I will be keeping track of what happens with my mason nests this year, and posting photos if I get any tenants.


----------



## johng

Ok I'm pretty sure I finally have some tenants!!! I have 3 holes capped over with mud and I have one more almost capped. I'm still not 100% sure they are mason bees but, I assume they are. They have a mud cap over the hole just like a honey bee would cap brood.


----------



## Omie

Wow, that is so great! Mud capped tubes?- sure sounds like mason bees to me. Can you take some photos to show us?
Pick a warm sunny windless midday and sit down in front of your box for 15 minutes....I bet you will see some of your tenants then.

My two species of mason bees are coming and going every minute or so in two of my 3 boxes. I estimate there must be about 10 different females in all, using their various favorite tubes. Still cold here at night in the 30's-40s, so no tube completion and capping yet. But there is plenty of action with females bringing in pollen and bits of mud. 
In the morning when it's still too cool to fly, but the sun is hitting the front of the nests, you can see some little faces and feet in the fronts of the tubes, warming their tootsies in the sun before going out.  They are really _too sweet_, these little solitary bees. I love having them on my kitchen porch!

Dave made me a third nesting block at my request, which I put up. It has 36 slightly smaller (1/4") holes than the 5/16" mason bee holes in the other nests, and we are hoping some leafcutter bees might take interest in it later this Spring.

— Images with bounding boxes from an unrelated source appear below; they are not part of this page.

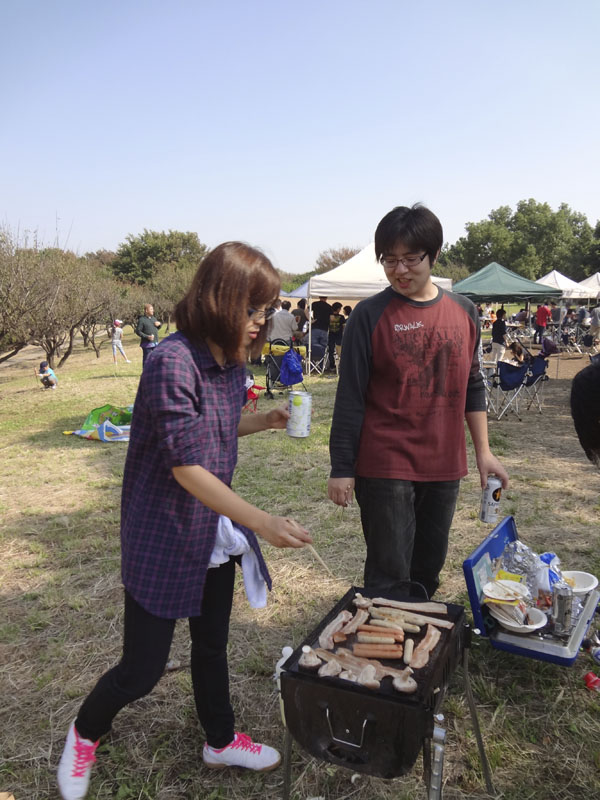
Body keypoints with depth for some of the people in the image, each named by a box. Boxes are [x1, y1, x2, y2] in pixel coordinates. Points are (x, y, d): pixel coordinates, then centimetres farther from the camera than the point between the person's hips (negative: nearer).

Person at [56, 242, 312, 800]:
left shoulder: (232, 363, 1)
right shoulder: (172, 363, -25)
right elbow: (187, 468, -27)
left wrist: (264, 421, 0)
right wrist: (263, 522, -32)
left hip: (214, 534, 7)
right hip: (162, 540, -7)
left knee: (212, 644, 22)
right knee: (142, 668, 6)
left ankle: (221, 742, 44)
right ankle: (84, 733, 38)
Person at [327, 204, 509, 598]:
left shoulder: (464, 311, 5)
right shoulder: (371, 314, -8)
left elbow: (473, 386, 13)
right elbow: (350, 397, -7)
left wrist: (483, 450, 10)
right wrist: (342, 469, -7)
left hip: (444, 466, 4)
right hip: (386, 466, -4)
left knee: (429, 569, 17)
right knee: (390, 578, 2)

Leafcutters apparently like ever so slightly narrower tubes, and shallower, like 4" long instead of 6". So I asked Dave to make me one, and it looks great! I think leafcutter bees are active a little later here than the mason bees, so the timing is good.


----------



## DavesBees

That is cool! Omie nailed it; you should be able to watch some action fairly quickly. They can’t sneak that mud into the holes.


----------